ASSIGNMENT. The lines to return are those below that contain the word "altered".

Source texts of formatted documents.

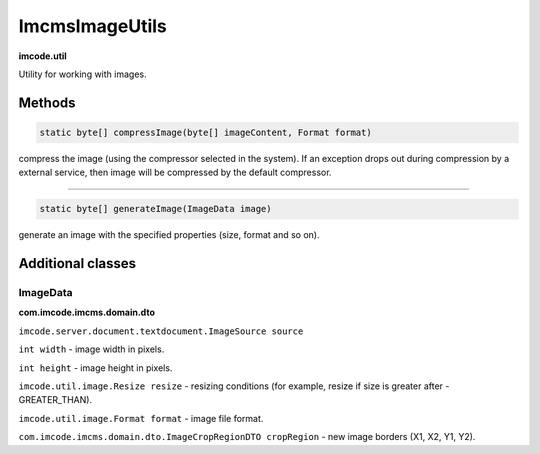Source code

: ImcmsImageUtils
===============
**imcode.util**

Utility for working with images.

-------
Methods
-------

.. code-block:: java

    static byte[] compressImage(byte[] imageContent, Format format)

compress the image (using the compressor selected in the system).
If an exception drops out during compression by a external service, then image will be compressed by the default compressor.

------------------

.. code-block:: java

    static byte[] generateImage(ImageData image)

generate an image with the specified properties (size, format and so on).

------------------
Additional classes
------------------

*********
ImageData
*********
**com.imcode.imcms.domain.dto**

``imcode.server.document.textdocument.ImageSource source``

``int width`` - image width in pixels.

``int height`` - image height in pixels.

``imcode.util.image.Resize resize`` - resizing conditions (for example, resize if size is greater after - GREATER_THAN).

``imcode.util.image.Format format`` - image file format.

``com.imcode.imcms.domain.dto.ImageCropRegionDTO cropRegion`` - new image borders (X1, X2, Y1, Y2).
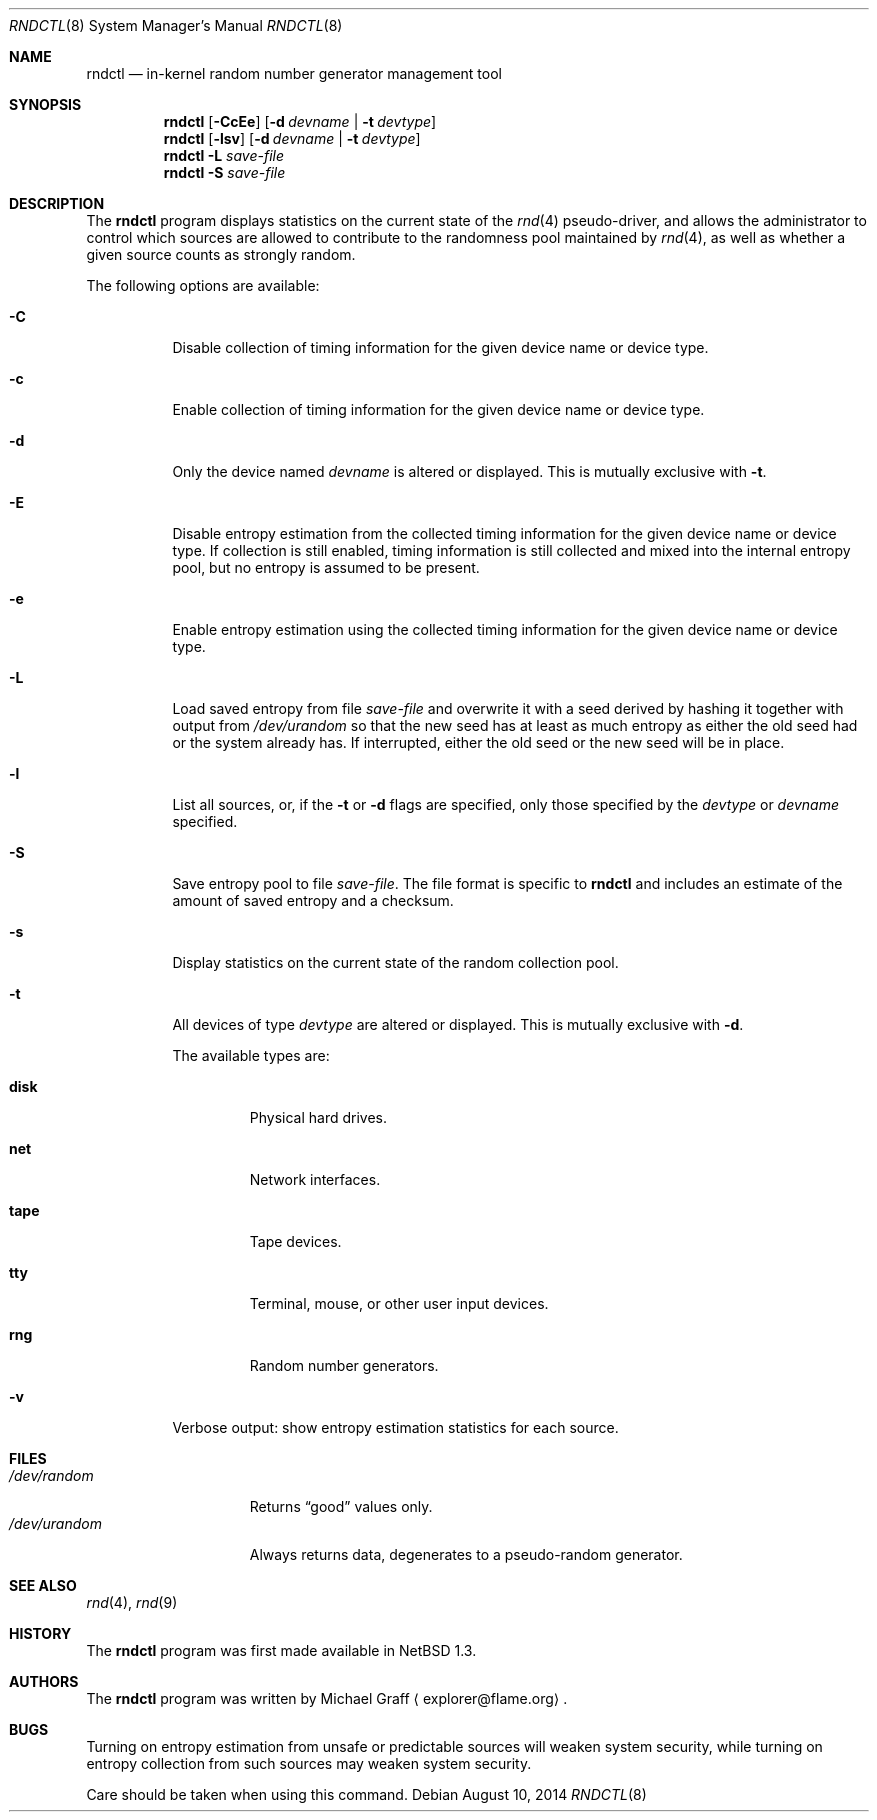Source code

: .\"	$NetBSD: rndctl.8,v 1.22.26.1 2019/12/17 12:45:30 martin Exp $
.\"
.\" Copyright (c) 1997 Michael Graff
.\" All rights reserved.
.\"
.\" Redistribution and use in source and binary forms, with or without
.\" modification, are permitted provided that the following conditions
.\" are met:
.\" 1. Redistributions of source code must retain the above copyright
.\"    notice, this list of conditions and the following disclaimer.
.\" 2. Redistributions in binary form must reproduce the above copyright
.\"    notice, this list of conditions and the following disclaimer in the
.\"    documentation and/or other materials provided with the distribution.
.\" 3. The name of the author may not be used to endorse or promote products
.\"    derived from this software without specific prior written permission.
.\"
.\" THIS SOFTWARE IS PROVIDED BY THE AUTHOR ``AS IS'' AND ANY EXPRESS OR
.\" IMPLIED WARRANTIES, INCLUDING, BUT NOT LIMITED TO, THE IMPLIED WARRANTIES
.\" OF MERCHANTABILITY AND FITNESS FOR A PARTICULAR PURPOSE ARE DISCLAIMED.
.\" IN NO EVENT SHALL THE AUTHOR BE LIABLE FOR ANY DIRECT, INDIRECT,
.\" INCIDENTAL, SPECIAL, EXEMPLARY, OR CONSEQUENTIAL DAMAGES (INCLUDING,
.\" BUT NOT LIMITED TO, PROCUREMENT OF SUBSTITUTE GOODS OR SERVICES;
.\" LOSS OF USE, DATA, OR PROFITS; OR BUSINESS INTERRUPTION) HOWEVER CAUSED
.\" AND ON ANY THEORY OF LIABILITY, WHETHER IN CONTRACT, STRICT LIABILITY,
.\" OR TORT (INCLUDING NEGLIGENCE OR OTHERWISE) ARISING IN ANY WAY
.\" OUT OF THE USE OF THIS SOFTWARE, EVEN IF ADVISED OF THE POSSIBILITY OF
.\" SUCH DAMAGE.
.\"
.Dd August 10, 2014
.Dt RNDCTL 8
.Os
.Sh NAME
.Nm rndctl
.Nd in-kernel random number generator management tool
.Sh SYNOPSIS
.Nm
.Op Fl CcEe
.Op Fl d Ar devname | Fl t Ar devtype
.Nm
.Op Fl lsv
.Op Fl d Ar devname | Fl t Ar devtype
.Nm
.Fl L Ar save-file
.Nm
.Fl S Ar save-file
.Sh DESCRIPTION
The
.Nm
program displays statistics on the current state of the
.Xr rnd 4
pseudo-driver, and allows the administrator to control which sources
are allowed to contribute to the randomness pool maintained by
.Xr rnd 4 ,
as well as whether a given source counts as strongly random.
.Pp
The following options are available:
.Bl -tag -width 123456
.It Fl C
Disable collection of timing information for the given
device name or device type.
.It Fl c
Enable collection of timing information for the given
device name or device type.
.It Fl d
Only the device named
.Ar devname
is altered or displayed.
This is mutually exclusive with
.Fl t .
.It Fl E
Disable entropy estimation from the collected timing information for
the given device name or device type.
If collection is still enabled, timing information is still
collected and mixed into the internal entropy pool,
but no entropy is assumed to be present.
.It Fl e
Enable entropy estimation using the collected timing information
for the given device name or device type.
.It Fl L
Load saved entropy from file
.Ar save-file
and overwrite it with a seed derived by hashing it together with output
from
.Pa /dev/urandom
so that the new seed has at least as much entropy as either the old
seed had or the system already has.
If interrupted, either the old seed or the new seed will be in place.
.It Fl l
List all sources, or, if the
.Fl t
or
.Fl d
flags are specified, only those specified by the
.Ar devtype
or
.Ar devname
specified.
.It Fl S
Save entropy pool to file
.Ar save-file .
The file format is specific to
.Nm
and includes an estimate of the amount of saved entropy and a checksum.
.It Fl s
Display statistics on the current state of the random collection pool.
.It Fl t
All devices of type
.Ar devtype
are altered or displayed.
This is mutually exclusive with
.Fl d .
.Pp
The available types are:
.Bl -tag -width "diskx"
.It Ic disk
Physical hard drives.
.It Ic net
Network interfaces.
.It Ic tape
Tape devices.
.It Ic tty
Terminal, mouse, or other user input devices.
.It Ic rng
Random number generators.
.El
.It Fl v
Verbose output: show entropy estimation statistics for each source.
.El
.Sh FILES
.Bl -tag -width /dev/urandomx -compact
.It Pa /dev/random
Returns
.Dq good
values only.
.It Pa /dev/urandom
Always returns data, degenerates to a pseudo-random generator.
.El
.Sh SEE ALSO
.Xr rnd 4 ,
.Xr rnd 9
.Sh HISTORY
The
.Nm
program was first made available in
.Nx 1.3 .
.Sh AUTHORS
The
.Nm
program was written by
.An Michael Graff
.Aq explorer@flame.org .
.Sh BUGS
Turning on entropy estimation from unsafe or predictable sources will
weaken system security, while turning on entropy collection from such
sources may weaken system security.
.Pp
Care should be taken when using this command.
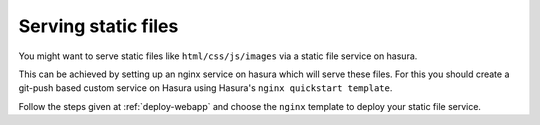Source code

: .. meta::
   :description: How to serve static files using hasura
   :keywords: hasura, manual, static files, custom service, nginx

====================
Serving static files
====================

You might want to serve static files like ``html/css/js/images`` via a static file service on hasura.

This can be achieved by setting up an nginx service on hasura which will serve these files.
For this you should create a git-push based custom service on Hasura using Hasura's ``nginx quickstart template``.

Follow the steps given at :ref:`deploy-webapp` and choose the ``nginx`` template to deploy your static file service.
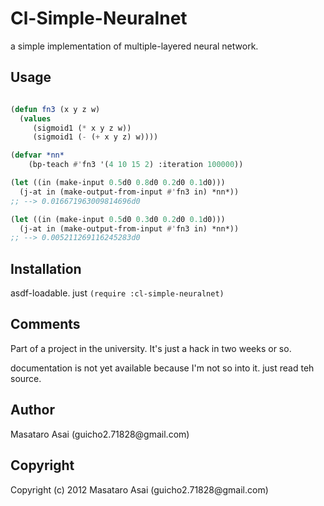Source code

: * Cl-Simple-Neuralnet

 a simple implementation of multiple-layered neural network.

** Usage

#+begin_src lisp

(defun fn3 (x y z w)
  (values
     (sigmoid1 (* x y z w))
     (sigmoid1 (- (+ x y z) w))))

(defvar *nn*
	(bp-teach #'fn3 '(4 10 15 2) :iteration 100000))

(let ((in (make-input 0.5d0 0.8d0 0.2d0 0.1d0)))
  (j-at in (make-output-from-input #'fn3 in) *nn*))
;; --> 0.016671963009814696d0

(let ((in (make-input 0.5d0 0.3d0 0.2d0 0.1d0)))
  (j-at in (make-output-from-input #'fn3 in) *nn*))
;; --> 0.005211269116245283d0

#+end_src

** Installation

asdf-loadable. just =(require :cl-simple-neuralnet)=

** Comments

Part of a project in the university.
It's just a hack in two weeks or so.

documentation is not yet available because I'm not so into it.
just read teh source.

** Author

Masataro Asai (guicho2.71828@gmail.com)

** Copyright

Copyright (c) 2012 Masataro Asai (guicho2.71828@gmail.com)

RESPONSE BELOW.
is altered or displayed.
are altered or displayed.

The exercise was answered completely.